● EXERCISE OBJECTIVE: Which lines below fall between the one containing "git merge --ff-only develop" and the one containing "git push origin v1.2.3"? Repeat them exactly, counting both of those lines, and add nothing else.

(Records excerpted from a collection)
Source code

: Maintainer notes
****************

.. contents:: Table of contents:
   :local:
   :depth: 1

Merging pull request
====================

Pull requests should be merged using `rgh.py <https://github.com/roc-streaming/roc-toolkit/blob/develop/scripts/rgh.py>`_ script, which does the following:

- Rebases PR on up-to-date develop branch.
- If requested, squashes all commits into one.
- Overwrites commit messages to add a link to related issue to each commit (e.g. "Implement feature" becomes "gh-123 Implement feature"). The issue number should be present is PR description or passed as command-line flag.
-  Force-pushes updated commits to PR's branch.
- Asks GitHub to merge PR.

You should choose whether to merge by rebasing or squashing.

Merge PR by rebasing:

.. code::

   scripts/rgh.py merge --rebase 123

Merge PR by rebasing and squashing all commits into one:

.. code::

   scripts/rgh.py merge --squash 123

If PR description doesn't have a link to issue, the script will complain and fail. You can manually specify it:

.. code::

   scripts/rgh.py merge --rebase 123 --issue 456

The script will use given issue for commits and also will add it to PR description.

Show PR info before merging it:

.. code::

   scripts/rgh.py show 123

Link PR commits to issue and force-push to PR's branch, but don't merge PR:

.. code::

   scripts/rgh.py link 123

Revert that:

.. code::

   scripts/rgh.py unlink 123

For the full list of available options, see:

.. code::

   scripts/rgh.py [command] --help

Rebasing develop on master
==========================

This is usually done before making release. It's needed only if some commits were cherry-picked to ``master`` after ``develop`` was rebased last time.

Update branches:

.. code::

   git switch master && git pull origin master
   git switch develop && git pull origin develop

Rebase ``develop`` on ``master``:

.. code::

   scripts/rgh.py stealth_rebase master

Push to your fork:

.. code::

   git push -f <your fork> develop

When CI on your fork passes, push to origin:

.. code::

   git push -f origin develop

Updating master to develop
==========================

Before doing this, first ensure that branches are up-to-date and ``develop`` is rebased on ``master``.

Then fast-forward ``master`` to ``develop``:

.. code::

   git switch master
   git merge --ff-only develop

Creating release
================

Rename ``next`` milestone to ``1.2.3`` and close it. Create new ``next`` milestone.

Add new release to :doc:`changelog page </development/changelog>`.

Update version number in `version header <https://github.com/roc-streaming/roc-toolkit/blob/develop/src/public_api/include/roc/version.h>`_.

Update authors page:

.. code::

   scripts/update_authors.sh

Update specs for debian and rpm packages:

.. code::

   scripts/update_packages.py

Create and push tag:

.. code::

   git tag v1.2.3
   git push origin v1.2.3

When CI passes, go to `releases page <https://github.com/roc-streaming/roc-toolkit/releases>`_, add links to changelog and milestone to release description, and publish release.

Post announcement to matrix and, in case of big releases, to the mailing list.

● TASK RESULT:
   git merge --ff-only develop

Creating release
================

Rename ``next`` milestone to ``1.2.3`` and close it. Create new ``next`` milestone.

Add new release to :doc:`changelog page </development/changelog>`.

Update version number in `version header <https://github.com/roc-streaming/roc-toolkit/blob/develop/src/public_api/include/roc/version.h>`_.

Update authors page:

.. code::

   scripts/update_authors.sh

Update specs for debian and rpm packages:

.. code::

   scripts/update_packages.py

Create and push tag:

.. code::

   git tag v1.2.3
   git push origin v1.2.3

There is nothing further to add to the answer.